Being celiac or gluten intolerant doesn’t mean you can’t eat cupcakes from time to time! You can always replace the ingredients that contain gluten by others that don’t. So don’t worry, you don’t need to ban cupcakes of your diet. Take a look to our gluten-free cupcakes and enjoy them! You can also get some information about gluten, its effects and the celiac disease if you read our article about the gluten-free diet.

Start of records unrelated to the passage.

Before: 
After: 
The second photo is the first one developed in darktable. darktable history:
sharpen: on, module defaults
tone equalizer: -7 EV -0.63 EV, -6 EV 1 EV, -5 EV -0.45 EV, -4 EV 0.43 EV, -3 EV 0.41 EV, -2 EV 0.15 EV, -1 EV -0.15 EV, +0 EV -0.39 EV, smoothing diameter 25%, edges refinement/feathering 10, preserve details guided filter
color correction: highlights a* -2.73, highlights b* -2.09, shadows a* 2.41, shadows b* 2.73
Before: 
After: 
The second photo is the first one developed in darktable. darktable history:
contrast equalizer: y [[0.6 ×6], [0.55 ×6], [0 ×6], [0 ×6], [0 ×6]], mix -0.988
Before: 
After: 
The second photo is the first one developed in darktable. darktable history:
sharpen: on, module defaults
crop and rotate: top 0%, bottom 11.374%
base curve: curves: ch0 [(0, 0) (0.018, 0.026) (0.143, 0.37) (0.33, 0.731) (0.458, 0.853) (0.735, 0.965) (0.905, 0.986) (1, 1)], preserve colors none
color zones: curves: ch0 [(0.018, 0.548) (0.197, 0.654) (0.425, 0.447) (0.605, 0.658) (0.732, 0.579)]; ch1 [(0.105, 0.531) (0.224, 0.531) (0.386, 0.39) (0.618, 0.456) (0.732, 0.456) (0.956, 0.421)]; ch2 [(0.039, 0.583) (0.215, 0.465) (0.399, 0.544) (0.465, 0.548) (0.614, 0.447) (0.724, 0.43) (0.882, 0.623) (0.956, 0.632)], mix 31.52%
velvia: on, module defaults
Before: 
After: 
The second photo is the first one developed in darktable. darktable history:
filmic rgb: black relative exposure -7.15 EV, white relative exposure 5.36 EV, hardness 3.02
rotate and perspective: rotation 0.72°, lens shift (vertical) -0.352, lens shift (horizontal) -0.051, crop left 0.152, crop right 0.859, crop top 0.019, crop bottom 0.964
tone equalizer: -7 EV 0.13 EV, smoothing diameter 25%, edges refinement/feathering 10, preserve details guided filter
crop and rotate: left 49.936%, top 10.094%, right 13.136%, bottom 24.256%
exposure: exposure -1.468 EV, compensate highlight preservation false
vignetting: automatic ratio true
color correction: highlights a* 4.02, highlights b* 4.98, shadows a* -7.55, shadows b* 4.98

For the cupcakes you will need:
- 75 grams of rice flour.
- 25 grams of cornstarch.
- 110 grams of sugar.
- 100 grams of unsalted butter.
- 2 eggs.
- Vanilla or caramel essence.
- 2 spoons of milk.
- 1 teaspoon of leavening.
For the buttercream you will need:
- 150 grams of butter.
- 200 grams of powdered sugar.
- 1 teaspoon of vanilla or caramel essence.
If you want to decorate you cupcake you can add fondant, sprinkles or glitter.
- Preheat the oven to 180 degrees.
- On one hand mix the riceflour and the cornstarch with the leavening.
- On the other hand whip the butter with the sugar and we add the eggs one by one.
- Add half of the flour mix, the milk, the vanilla essence and stir.
- Once it’s mixed add the rest of the flour.
- Put the paper cups in the tray and fill them with the dough but leave 1/3 empty so it has some space to grow during the cooking.
- Keep the in the oven 15-17 minutes, and meanwhile let’s do the buttercream.
- Mix the butter with the powdered sugar.
- Add the the vanilla or caramel essence and the coloring.
- Whip until you get the color you want.
- Once the cupcakes are done we let them cool down.
- Then add the buttercream on top of them. You can put some fondant, sprinkles or glitter to decorate.